**Exercise description**. Pictures should be left out while the data beneath this task is written out word for word.

**Collection entries**.
────────────────
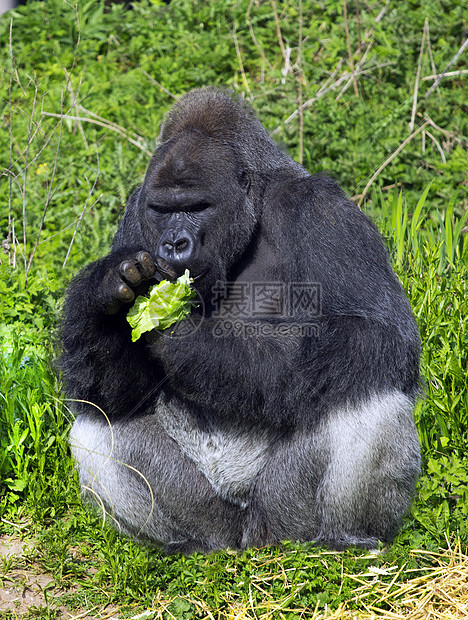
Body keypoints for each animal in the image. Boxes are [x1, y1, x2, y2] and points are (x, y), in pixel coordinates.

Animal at [60, 86, 422, 552]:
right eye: (161, 209)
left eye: (197, 207)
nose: (173, 244)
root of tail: (246, 541)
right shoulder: (135, 217)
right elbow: (117, 393)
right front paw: (106, 290)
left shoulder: (320, 209)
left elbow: (377, 330)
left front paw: (190, 341)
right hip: (216, 521)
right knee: (96, 422)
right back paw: (183, 543)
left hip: (282, 521)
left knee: (366, 391)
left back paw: (346, 538)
────────────────
**Result**.
Body keypoints for each animal in the image. Boxes are [x1, y1, x2, y2] and points are (x, y), in pixel coordinates.

Animal at [60, 86, 422, 552]:
right eye: (161, 209)
left eye: (197, 207)
nose: (173, 244)
root of tail: (246, 541)
right shoulder: (135, 217)
right elbow: (117, 393)
right front paw: (106, 290)
left shoulder: (320, 209)
left elbow: (377, 330)
left front paw: (190, 341)
right hip: (216, 521)
right knee: (96, 422)
right back paw: (183, 543)
left hip: (282, 521)
left knee: (366, 391)
left back paw: (346, 538)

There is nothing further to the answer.